Misunderestimating Siri

Several news items from the Mobile World Congress make it clear that Siri – the native, speech-enabled mobile assistant running on the iPhone 4S – is the benchmark against which competing mobile speech applications wish to be measured. It’s very good news for Apple (a company whose $500+ billion market cap exceeds the GDPs of Poland, Belgium, Sweden, Saudi Arabia, and Taiwan.

It started with a series of video press releases from Google’s soon-to-be device manufacturing subsidiary, Motorola Mobility. Under the headline, “Google Voice Actions Knocks Out Siri on Motorola Android Phones”, readers could see how Google Voice Actions on several models of Moto’s wireless phones carried out dictation, getting directions, posting a reminder and Web navigation tasks faster than the iPhone 4S.

One of the “knockouts” is rendered below:

I first wrote about Voice Actions for Android in August 2010 noting that “When we look back on the summer of 2010, the launch of Voice Actions for Android will be seen as a signal event. It goes a long way toward re-establishing the spoken word as the natural input for a phone (duh!).” That may have been true and it certainly rattled the chains of Microsoft (which spun off Tellme, but kept much of the IP that will power voice and gesture controlled devices) and Nuance (which, in addition to carrying out the automated speech processing for Siri, is in the process of acquiring Vlingo and continues to refine Dragon Go! and a number of initiatives that define a more Natural User Interface).

What the boxing match between Voice Actions for Android and Siri fails to capture is how real people actually use Siri. This post provides details about one person’s daily experience. While the notorious “sample of one” is indicative of only one subscriber’s preferences, it is fascinating to see how usage starts in the morning with a query about the weather and crescendos into classic Q&A exercises, giving a person a verbal way to ask someone a question before it recedes in memory. That’s the real-life use case (mostly because the idea of reciting text messages aloud fundamentally misunderstands the purpose of “passing electronic notes” in private and asking for directions aloud when you still have to touch the screen and look at a map defeats the purpose of “hands-free/eyes forward” navigation.)
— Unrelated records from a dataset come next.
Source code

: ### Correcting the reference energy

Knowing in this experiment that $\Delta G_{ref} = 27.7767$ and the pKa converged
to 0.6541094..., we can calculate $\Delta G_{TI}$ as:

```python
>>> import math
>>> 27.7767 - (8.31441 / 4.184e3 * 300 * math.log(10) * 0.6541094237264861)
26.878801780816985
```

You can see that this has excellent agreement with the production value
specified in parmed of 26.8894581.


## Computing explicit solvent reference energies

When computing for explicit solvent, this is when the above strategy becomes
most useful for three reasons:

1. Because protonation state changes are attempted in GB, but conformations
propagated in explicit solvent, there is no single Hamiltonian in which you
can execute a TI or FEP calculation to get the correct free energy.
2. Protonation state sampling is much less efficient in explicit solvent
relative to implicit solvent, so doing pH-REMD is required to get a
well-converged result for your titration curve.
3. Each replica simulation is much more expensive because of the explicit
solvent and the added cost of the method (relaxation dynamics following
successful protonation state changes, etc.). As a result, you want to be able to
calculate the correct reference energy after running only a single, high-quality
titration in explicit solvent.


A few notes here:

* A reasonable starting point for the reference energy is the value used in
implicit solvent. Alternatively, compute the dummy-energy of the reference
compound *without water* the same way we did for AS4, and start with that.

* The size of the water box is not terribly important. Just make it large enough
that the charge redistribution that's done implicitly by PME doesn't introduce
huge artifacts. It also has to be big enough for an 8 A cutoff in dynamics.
But I have to say that this announcement, coming out of MWC, caught my imagination. A joint venture between embedded ASR specialist Novauris and Existor Ltd, a technology firm that applies artificial intelligence to the challenge of creating “conversational,” spoken interfaces. The two companies plan “to combine their expertise in artificial intelligence (AI), natural language processing and automatic speech recognition (ASR) to create mobile and wireless applications that allow people to interact conversationally – not just with smartphones and computers, but also with cars, refrigerators, TVs, toys or any device equipped with a suitable embedded processor.”

The ambition to make consumer electronic devices, appliances and automobiles more conversational is very compelling. Nonetheless, I believe the most interesting aspect of the Novauris/Existor output is the potential to remain conversational even in a disconnected state. Many Siri users have told me that their mobile assistant will duck a question now and then for no apparent reason. They speculate that access to the server “in the cloud” may have timed out. At that point Siri will ask for the user to try later or default to a Web search. In their announcement the two technology companies claim that their first output will be a series of speech-enabeled “chatbot apps,” called CleverApps which will run on smartphones without any need for access to “the cloud” over the data link.

In addition to solving the problem of getting an answer in a disconnected state, the new venture’s apps have the potential to reduce data traffic at a time when some wireless carriers are “throttling back” the speeds for heavy users and getting rid of “unlimited data plans.” With product announcements and vendor contests coming fast-and-furious, the ripple effect of Apple’s Siri launch is gathering momentum.